A third hypothesis proposes that viruses were once part of cells but then “escaped” a cellular boundary and hijacked genes from their hosts along the way. A group of viruses called retroviruses (such as the HIV) are thought to be in this category. In the host cells, they convert their RNA genome to DNA using a special enzyme called reverse transcriptase, and integrate their newly made DNA into the host’s nuclear DNA. When the cell divides, the viral DNA is replicated too. This ingenious move is used to make more viral genome copies. There are also a few virus-like genetic elements in our own DNA that make up a whopping 40% of our genome, called transposons or jumping genes. They can splice out of one position in DNA and integrate into another seamlessly, as retroviruses do.
No single theory among the three mentioned here has been unanimously accepted till date. So, while scientists still figure out the sequence of origin of viruses, these viruses continue to challenge our understanding of evolution of life.
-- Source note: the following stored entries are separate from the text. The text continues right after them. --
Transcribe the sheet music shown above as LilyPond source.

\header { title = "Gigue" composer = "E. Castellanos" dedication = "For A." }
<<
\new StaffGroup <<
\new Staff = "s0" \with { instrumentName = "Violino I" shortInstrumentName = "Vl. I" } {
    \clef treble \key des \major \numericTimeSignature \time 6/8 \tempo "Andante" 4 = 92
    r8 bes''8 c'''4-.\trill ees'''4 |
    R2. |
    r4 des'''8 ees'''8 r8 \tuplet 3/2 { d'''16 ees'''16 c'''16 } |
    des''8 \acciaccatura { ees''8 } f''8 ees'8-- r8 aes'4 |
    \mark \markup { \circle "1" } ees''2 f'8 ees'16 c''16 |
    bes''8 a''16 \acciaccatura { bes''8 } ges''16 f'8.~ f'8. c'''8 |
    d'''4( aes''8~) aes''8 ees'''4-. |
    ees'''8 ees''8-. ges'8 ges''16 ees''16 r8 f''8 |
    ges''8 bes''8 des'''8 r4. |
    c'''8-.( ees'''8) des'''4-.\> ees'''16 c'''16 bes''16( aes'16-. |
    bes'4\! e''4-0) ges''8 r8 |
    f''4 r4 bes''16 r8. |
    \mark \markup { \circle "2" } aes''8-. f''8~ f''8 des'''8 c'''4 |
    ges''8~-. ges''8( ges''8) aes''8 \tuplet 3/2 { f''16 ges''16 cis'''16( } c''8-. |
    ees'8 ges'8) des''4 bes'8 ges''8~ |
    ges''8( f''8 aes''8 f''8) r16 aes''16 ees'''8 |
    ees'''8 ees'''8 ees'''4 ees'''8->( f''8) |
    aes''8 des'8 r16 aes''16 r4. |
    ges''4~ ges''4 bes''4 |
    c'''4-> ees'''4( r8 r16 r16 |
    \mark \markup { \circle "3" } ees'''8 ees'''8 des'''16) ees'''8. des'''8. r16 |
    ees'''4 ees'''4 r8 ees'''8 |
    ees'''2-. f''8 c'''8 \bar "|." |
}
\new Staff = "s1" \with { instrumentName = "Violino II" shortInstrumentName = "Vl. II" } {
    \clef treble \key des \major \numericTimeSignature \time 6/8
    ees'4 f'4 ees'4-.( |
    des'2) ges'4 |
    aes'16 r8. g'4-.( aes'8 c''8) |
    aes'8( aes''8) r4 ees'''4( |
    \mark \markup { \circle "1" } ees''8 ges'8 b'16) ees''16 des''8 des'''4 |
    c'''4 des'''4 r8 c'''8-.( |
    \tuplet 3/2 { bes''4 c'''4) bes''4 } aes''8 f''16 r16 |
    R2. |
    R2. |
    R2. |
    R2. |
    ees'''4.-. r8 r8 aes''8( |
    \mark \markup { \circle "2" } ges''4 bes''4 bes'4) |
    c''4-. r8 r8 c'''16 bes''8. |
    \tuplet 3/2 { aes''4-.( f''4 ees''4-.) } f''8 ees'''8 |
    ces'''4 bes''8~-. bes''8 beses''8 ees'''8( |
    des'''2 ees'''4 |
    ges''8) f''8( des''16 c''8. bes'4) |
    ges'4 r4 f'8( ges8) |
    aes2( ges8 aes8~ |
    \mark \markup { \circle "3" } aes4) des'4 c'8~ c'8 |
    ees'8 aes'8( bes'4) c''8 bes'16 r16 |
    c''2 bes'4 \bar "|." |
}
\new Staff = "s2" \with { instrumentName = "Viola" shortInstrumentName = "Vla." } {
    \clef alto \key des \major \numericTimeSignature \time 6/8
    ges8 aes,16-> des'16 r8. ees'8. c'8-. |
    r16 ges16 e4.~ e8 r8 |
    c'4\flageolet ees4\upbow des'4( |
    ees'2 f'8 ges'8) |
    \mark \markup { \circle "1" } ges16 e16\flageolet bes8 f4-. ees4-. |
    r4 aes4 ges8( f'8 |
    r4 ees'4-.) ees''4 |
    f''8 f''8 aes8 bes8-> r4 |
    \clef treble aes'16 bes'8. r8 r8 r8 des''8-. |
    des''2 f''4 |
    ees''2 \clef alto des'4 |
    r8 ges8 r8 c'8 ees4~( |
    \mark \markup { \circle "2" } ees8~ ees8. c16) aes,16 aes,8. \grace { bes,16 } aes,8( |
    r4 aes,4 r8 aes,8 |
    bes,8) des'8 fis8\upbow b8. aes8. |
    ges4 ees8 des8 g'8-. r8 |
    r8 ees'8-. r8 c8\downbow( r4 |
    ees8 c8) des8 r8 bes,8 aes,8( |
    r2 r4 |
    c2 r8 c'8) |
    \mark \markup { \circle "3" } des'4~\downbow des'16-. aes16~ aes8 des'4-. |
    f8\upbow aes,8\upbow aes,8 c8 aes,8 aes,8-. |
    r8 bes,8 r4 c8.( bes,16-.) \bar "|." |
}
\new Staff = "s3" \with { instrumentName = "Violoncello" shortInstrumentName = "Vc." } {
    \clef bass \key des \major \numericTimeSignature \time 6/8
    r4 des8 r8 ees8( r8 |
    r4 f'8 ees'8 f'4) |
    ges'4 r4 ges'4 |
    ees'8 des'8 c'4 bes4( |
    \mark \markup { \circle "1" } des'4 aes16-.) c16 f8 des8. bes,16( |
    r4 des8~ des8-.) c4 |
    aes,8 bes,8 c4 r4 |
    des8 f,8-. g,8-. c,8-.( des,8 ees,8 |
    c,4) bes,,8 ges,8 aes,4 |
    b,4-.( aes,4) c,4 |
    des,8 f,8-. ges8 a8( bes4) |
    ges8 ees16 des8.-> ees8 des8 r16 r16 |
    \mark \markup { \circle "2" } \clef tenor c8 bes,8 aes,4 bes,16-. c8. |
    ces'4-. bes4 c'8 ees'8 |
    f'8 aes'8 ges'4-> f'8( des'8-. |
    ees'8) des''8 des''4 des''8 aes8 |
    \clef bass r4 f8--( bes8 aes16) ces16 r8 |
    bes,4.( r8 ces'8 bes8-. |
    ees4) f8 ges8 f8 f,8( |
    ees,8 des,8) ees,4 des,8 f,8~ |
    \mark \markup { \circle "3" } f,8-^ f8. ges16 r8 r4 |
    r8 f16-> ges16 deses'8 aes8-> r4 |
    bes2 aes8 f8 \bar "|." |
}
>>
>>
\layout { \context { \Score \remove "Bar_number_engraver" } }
Additions to the Tree of Life?
The branches of the Tree of Life, a model to depict the evolutionary relationships between all organisms, include bacteria, eukaryotes, and archaea. The debate on where to place viruses in this model stems from the struggle to define ‘life’. Traditionally, it is believed that ‘living organisms’ must be capable of self-sustenance, reproduction, making energy for themselves, and evolution. Viruses are incapable of survival outside a host, hence the debate on whether to call them alive or not. Including viruses as a separate fourth domain quells this debate and acknowledges life forms fluctuating between our norms for living and non-living entities. Others argue that viruses are intertwined between the existing three branches. Regardless, the existence of parasitic organisms similar to viruses, the origins of eukaryotic organelles such as mitochondria and chloroplasts that are considered modified remnants of invasive bacteria, and the presence of viral elements in our genome, allude to the need for further insight into the relationships we share with viruses.
While we await to see how this mystery unfolds, we also realize that they are an integral part of the biota, and their signatures are within us in intriguing ways. Viruses are much more than just agents of diseases – they provide means to a better understanding of life itself.